Notizia buona e notizia cattiva. La notizia buona è che il lavoro suona benissimo (merito anche dell’ottima produzione di Cristiano Sanzeri di 29100 Factory, che personalmente mi ha stregato già in passato con la produzione di Ulysses dei Kubark). Scorre continuo e tutto è suonato bene: chitarre immerse in oceani di delay à la Limp Bizkit, batterie che pompano (e come suonano…), voci che s’intrecciano – il rap di Teo Zerbi ha un buon flow, mentre Dave Magnani ha un timbro da rock italiano che può essere un’arma a doppio taglio, discostandosi da quello che ci si aspetterebbe da un prodotto del genere, ma che almeno ne crea una versione peninsulare sui generis. C’è bravura anche negli arrangiamenti, e le melodie ricordano certi Crazy Town, ma anche parecchi di quei gruppi clonedei capostipiti del genere (Papa Roach, primi Lostprophets…).

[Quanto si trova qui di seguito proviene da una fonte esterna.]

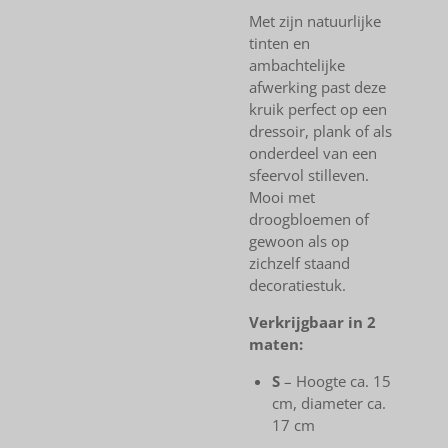
Met zijn natuurlijke
tinten en
ambachtelijke
afwerking past deze
kruik perfect op een
dressoir, plank of als
onderdeel van een
sfeervol stilleven.
Mooi met
droogbloemen of
gewoon als op
zichzelf staand
decoratiestuk.
Verkrijgbaar in 2
maten:
S
– Hoogte ca. 15
cm, diameter ca.
17 cm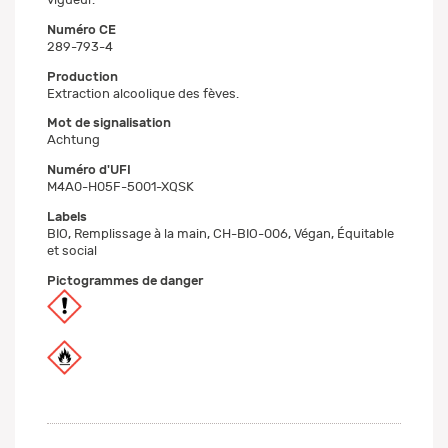
Numéro CE
289-793-4
Production
Extraction alcoolique des fèves.
Mot de signalisation
Achtung
Numéro d'UFI
M4A0-H05F-5001-XQSK
Labels
BIO, Remplissage à la main, CH-BIO-006, Végan, Équitable
et social
Pictogrammes de danger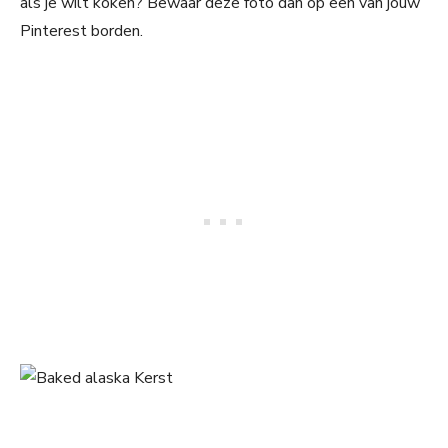
als je wilt koken? Bewaar deze foto dan op een van jouw
Pinterest borden.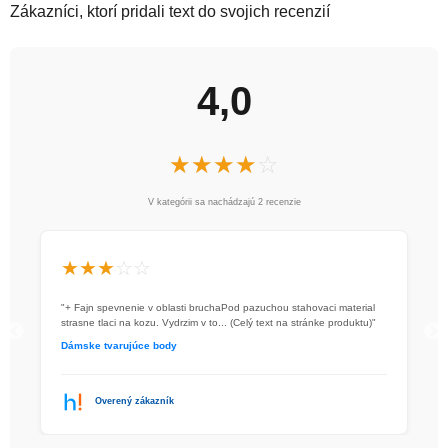
d
Zákazníci, ktorí pridali text do svojich recenzií
a
c
i
e
4,0
p
r
v
☆
★
☆
★
☆
★
☆
★
☆
★
k
y
V kategórii sa nachádzajú
2
recenzie
v
ý
p
★
★
★
☆
☆
i
s
"+ Fajn spevnenie v oblasti bruchaPod pazuchou stahovaci material
strasne tlaci na kozu. Vydrzim v to... (Celý text na stránke produktu)"
u
Dámske tvarujúce body
Overený zákazník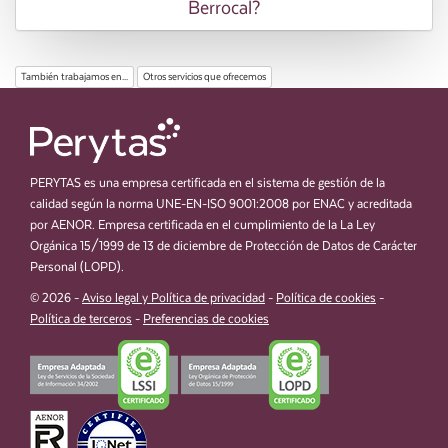
Berrocal?
También trabajamos en...
Otros servicios que ofrecemos
PERYTAS es una empresa certificada en el sistema de gestión de la
calidad según la norma UNE-EN-ISO 9001:2008 por ENAC y acreditada
por AENOR. Empresa certificada en el cumplimiento de la La Ley
Orgánica 15/1999 de 13 de diciembre de Protección de Datos de Carácter
Personal (LOPD).
© 2026 -
Aviso legal y Política de privacidad
-
Política de cookies
-
Política de terceros
-
Preferencias de cookies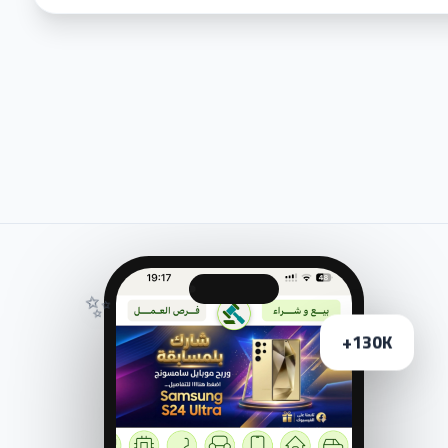
✨
130K+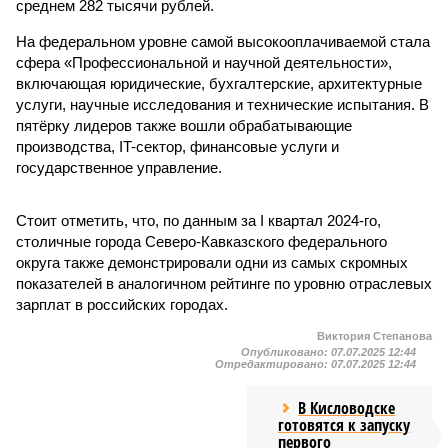
среднем 282 тысячи рублей.
На федеральном уровне самой высокооплачиваемой стала
сфера «Профессиональной и научной деятельности»,
включающая юридические, бухгалтерские, архитектурные
услуги, научные исследования и технические испытания. В
пятёрку лидеров также вошли обрабатывающие
производства, IT-сектор, финансовые услуги и
государственное управление.
Стоит отметить, что, по данным за I квартал 2024-го,
столичные города Северо-Кавказского федерального
округа также демонстрировали одни из самых скромных
показателей в аналогичном рейтинге по уровню отраслевых
зарплат в российских городах.
Виктория Степанова
Опубликовано:
07.07.2025 12:44
Отредактировано:
07.07.2025 12:44
В Кисловодске
готовятся к запуску
первого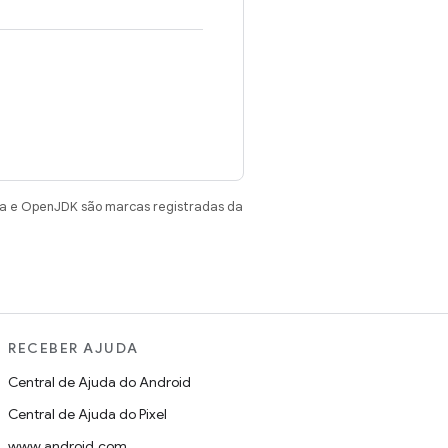
va e OpenJDK são marcas registradas da
RECEBER AJUDA
Central de Ajuda do Android
Central de Ajuda do Pixel
www.android.com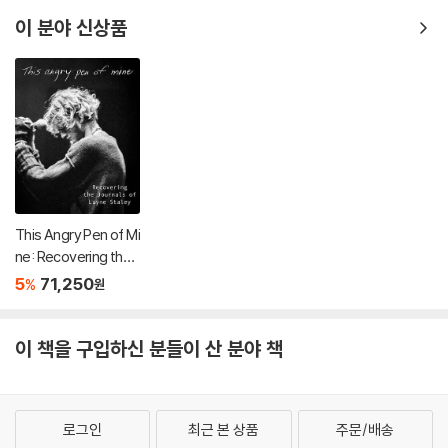
이 분야 신상품
This Angry Pen of Mi
ne: Recovering the J
ournals of Layne Sta
5
71,250
%
원
ley
이 책을 구입하신 분들이 산 분야 책
로그인
최근 본 상품
주문/배송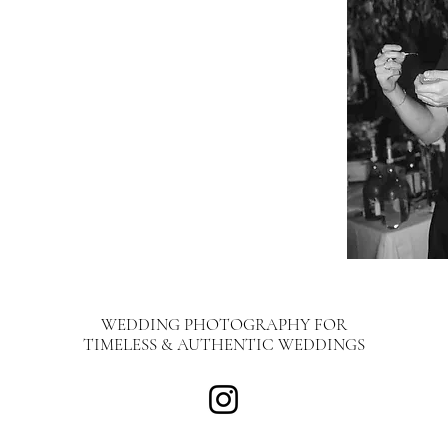
WEDDING PHOTOGRAPHY FOR
TIMELESS & AUTHENTIC WEDDINGS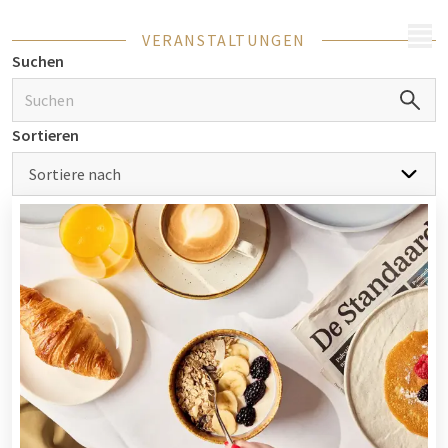
MENÜ
VERANSTALTUNGEN
Suchen
Sortieren
Sortiere nach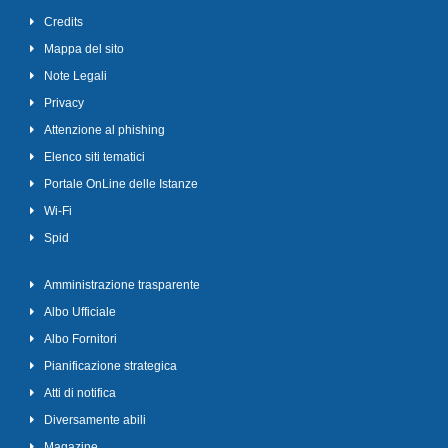
Credits
Mappa del sito
Note Legali
Privacy
Attenzione al phishing
Elenco siti tematici
Portale OnLine delle Istanze
Wi-Fi
Spid
Amministrazione trasparente
Albo Ufficiale
Albo Fornitori
Pianificazione strategica
Atti di notifica
Diversamente abili
Magazine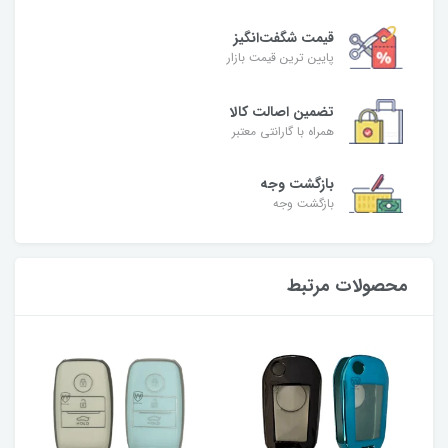
قیمت شگفت‌انگیز
پایین ترین قیمت بازار
تضمین اصالت کالا
همراه با گارانتی معتبر
بازگشت وجه
بازگشت وجه
محصولات مرتبط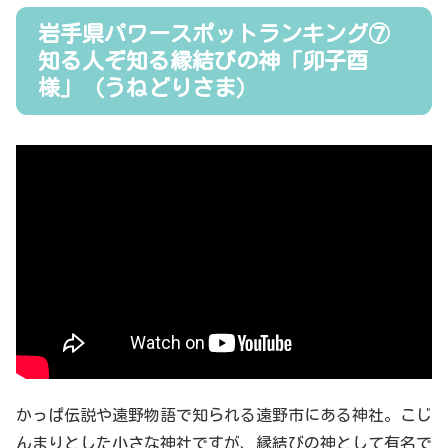
岩手県パワースポットランキング⑦
知る人ぞ知る縁結びの神「卯子酉
様」（うねどりさま）
かっぱ伝説や遠野物語で知られる遠野市にある神社。こじ
んまりとした小さな神社ですが、縁結びの神として有名で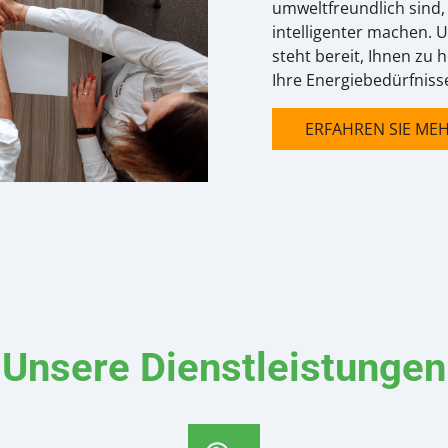
umweltfreundlich sind,
intelligenter machen. 
steht bereit, Ihnen zu h
Ihre Energiebedürfnisse
ERFAHREN SIE ME
Unsere Dienstleistungen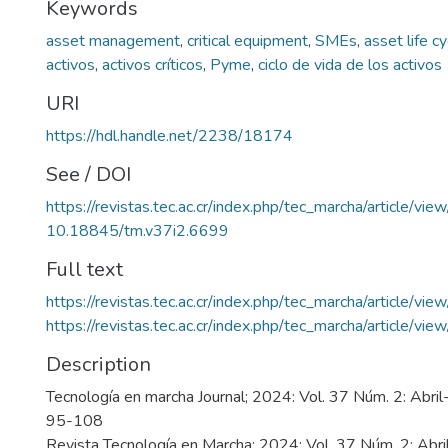
Keywords
asset management
,
critical equipment
,
SMEs
,
asset life cy
activos
,
activos críticos
,
Pyme
,
ciclo de vida de los activos
URI
https://hdl.handle.net/2238/18174
See / DOI
https://revistas.tec.ac.cr/index.php/tec_marcha/article/vi
10.18845/tm.v37i2.6699
Full text
https://revistas.tec.ac.cr/index.php/tec_marcha/article/v
https://revistas.tec.ac.cr/index.php/tec_marcha/article/v
Description
Tecnología en marcha Journal; 2024: Vol. 37 Núm. 2: Abril
95-108
Revista Tecnología en Marcha; 2024: Vol. 37 Núm. 2: Abri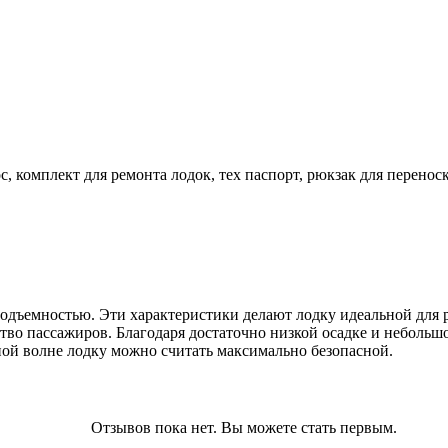
ос, комплект для ремонта лодок, тех паспорт, рюкзак для перено
дъемностью. Эти характеристики делают лодку идеальной для р
во пассажиров. Благодаря достаточно низкой осадке и небольшо
ной волне лодку можно считать максимально безопасной.
Oтзывов пока нет. Вы можете стать первым.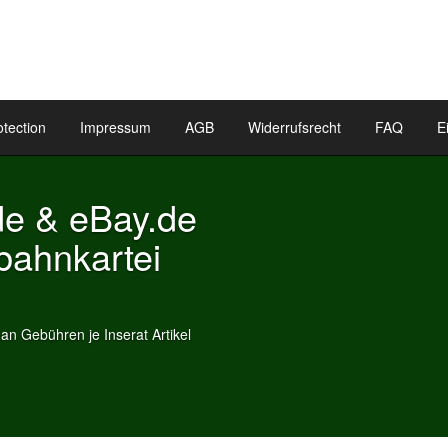
otection
Impressum
AGB
Widerrufsrecht
FAQ
E
de & eBay.de
bahnkartei
n Gebühren je Inserat Artikel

Già, la cattiva notizia. Il crossover, fatto così, è nato, cresciuto e morto, e dal funerale ad oggi sono passati una decina d’anni. Siamo nel 2013 e nonostante la bravura indiscussa dei Jack Folla, a sentire questo ep si ha un senso nauseante di déjà vu. Sì, qualcosa di diverso dalla pletora crossover ’90-’00 c’è (le liriche in italiano, timbriche diverse, un approccio che possiamo considerare più orecchiabile e di facile ascolto rispetto ad alfieri del genere come Rage Against The Machine o Korn), ma non basta per fare dei Jack Folla un capitolo a parte.
Nella musica non si crea nulla, è tutto un ripetersi di cliché, smontati e rimontati in un circolo infinito di vita-morte-resurrezione. Detto questo, ascoltate (e godete) dei Jack Folla se il crossover è la vostra ragione di vita e non volete perdervi nulla (ma nulla nulla) di ciò che ne può scaturire. Altrimenti, fate un tuffo negli States di fine anni novanta e scoprirete un mondo.